Weltfrauentag am 8. März: Inspirierende Frauen in und um Lampertheim
(Lampertheim) Die Räume des Familienzentrums verwandelten sich von 19 bis 22 Uhr in eine gemütliche Abend-Location mit tollen Lichteffekten, Kerzenschein und gemütlicher Tischdekoration. In kleinen Nischen konnten die Gäst:innen Platz nehmen und sich zusammensetzen oder an Stehtischen miteinander ins Gespräch kommen.
Über 50 Frauen feierten generationsübergreifend gemeinsam mit den Gastgeber:innen Familienzentrum und Gemeinwesenarbeit Lampertheim einen anlässlich des Weltfrauentages einen sogenannten „Mädelsabend“.
Die Räume des Familienzentrums verwandelten sich von 19 bis 22 Uhr in eine gemütliche Abend-Location mit tollen Lichteffekten, Kerzenschein und gemütlicher Tischdekoration. In kleinen Nischen konnten die Gäst:innen Platz nehmen und sich zusammensetzen oder an Stehtischen miteinander ins Gespräch kommen.
Überraschen für alle war, dass die Cocktails nicht serviert wurden, sondern selbst gemischt. Dies sorgt für reichlich Lachen und Vergnügen. Bei alkoholfreien und alkoholischen Cocktails konnten die Frauen sich austauschen, die stimmungsvolle Musik genießen und selbst aktiv werden.
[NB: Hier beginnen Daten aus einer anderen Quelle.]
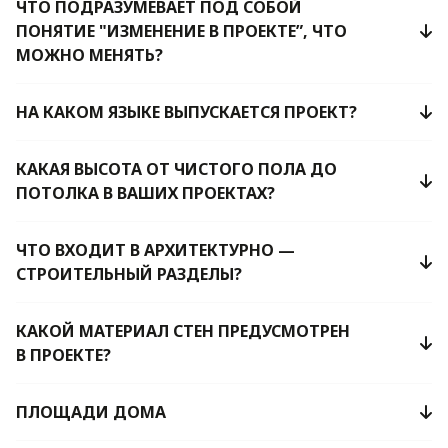
ЧТО ПОДРАЗУМЕВАЕТ ПОД СОБОЙ
ПОНЯТИЕ "ИЗМЕНЕНИЕ В ПРОЕКТЕ”, ЧТО
МОЖНО МЕНЯТЬ?
НА КАКОМ ЯЗЫКЕ ВЫПУСКАЕТСЯ ПРОЕКТ?
КАКАЯ ВЫСОТА ОТ ЧИСТОГО ПОЛА ДО
ПОТОЛКА В ВАШИХ ПРОЕКТАХ?
ЧТО ВХОДИТ В АРХИТЕКТУРНО —
СТРОИТЕЛЬНЫЙ РАЗДЕЛЫ?
КАКОЙ МАТЕРИАЛ СТЕН ПРЕДУСМОТРЕН
В ПРОЕКТЕ?
ПЛОЩАДИ ДОМА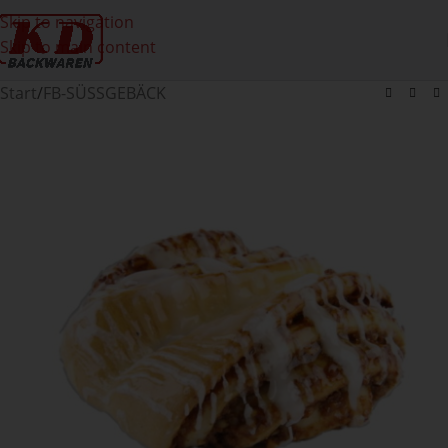
Skip to navigation
Skip to main content
Start
/
FB-SÜSSGEBÄCK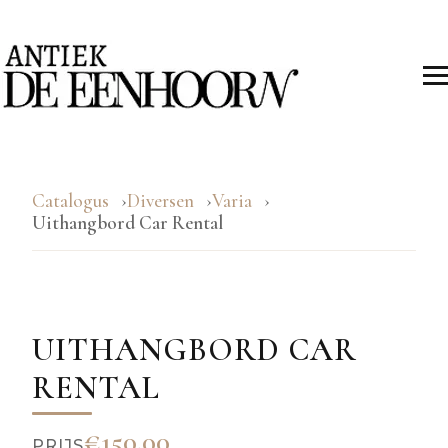
Catalogus
Diversen
Varia
Uithangbord Car Rental
UITHANGBORD CAR
RENTAL
€150.00
PRIJS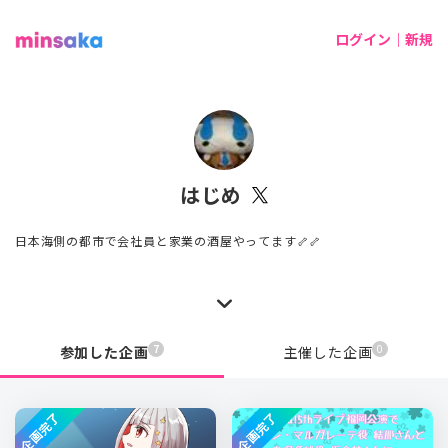
ログイン｜新規
はじめ
日本海側の都市で会社員と家業の酒屋やってます🦴🦴
7
0
参加した企画
主催した企画
企画完了
企画完了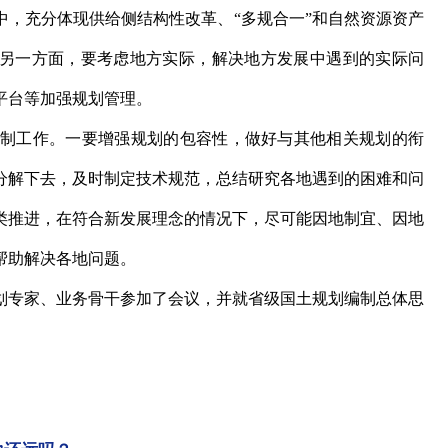
中，充分体现供给侧结构性改革、“多规合一”和自然资源资产
；另一方面，要考虑地方实际，解决地方发展中遇到的实际问
平台等加强规划管理。
制工作。一要增强规划的包容性，做好与其他相关规划的衔
分解下去，及时制定技术规范，总结研究各地遇到的困难和问
类推进，在符合新发展理念的情况下，尽可能因地制宜、因地
帮助解决各地问题。
专家、业务骨干参加了会议，并就省级国土规划编制总体思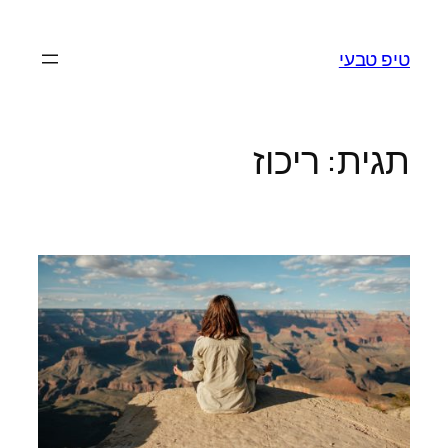
לדלג
לתוכן
טיפ טבעי
תגית:
ריכוז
Im Rahmen ihres sozialadministrativen Praktikums in der Gemeinwesenarbeit hatte Alena Wefer eine Stellwand mit inspirierenden Frauen in und um Lampertheim gestaltet. Zusätzlich zu den dargestellten Frauen konnten die Gäst:innen auf Sticky-Notes (Klebezetteln) die eigene Vorstellung von inspirierenden Frauen in Lampertheim und Umgebung festhalten.
Beim Lesen der dargestellten Texte über die Frauen entstanden Gespräche darüber, wer sich noch erinnert oder woher man die Frau kennt. Genannt waren u.a. Claudia Schlappner (Regisseurin), Sonja Niederhöfer (ehem. Frauen- und Gleichstellungsbeauftragt), Esther Spagat (Holocaust-Überlebende), Christine Lambrecht (SPD-Politikerin) oder Kyra T. Inachin (Historikerin und Professorin).
Und nicht das dies alles sein sollte, es gab sogar ein reichhaltiges Fingerfood-Buffet, was organisiert wurde von vier ehrenamtlichen Frauen der Firma Purelei. Dabei wurden sie unterstützt mit Lebensmittel-Spenden von Haas Frischesalate und Schmitts Backhaus.
Ohne das ehrenamtliche Helferteam und weiterer Freiwilliger beim Auf- und Abbau und während der Durchführung des Abends wäre dieser Abend kaum in dieser Form durchführbar gewesen.
Es ist auf eine Wiederholung zu hoffen…
Über die Regionale Diakonie Südhessen
In der Regionalen Diakonie Südhessen engagieren sich rund 300 Mitarbeitende mit und für Menschen, die aus unterschiedlichsten Gründen Hilfe in ihrer Lebenssituation benötigen. In mehr als 30 diakonischen Arbeitsfeldern in den Bereichen Beratungsdienste, Teilhabeleistungen, Wohnungsnotfallhilfe und Tafelarbeit unterstützt die Diakonie Menschen in allen Lebensphasen und Lebenssituationen. Die Regionale Diakonie Südhessen ist ein Zusammenschluss aus den bisherigen drei Regionalen Diakonien Bergstraße, Darmstadt-Dieburg und Odenwald. Seit dem 01.01.2026 sendet der Sozialverband in seiner neuen Struktur ein noch stärkeres Signal in die Landkreise.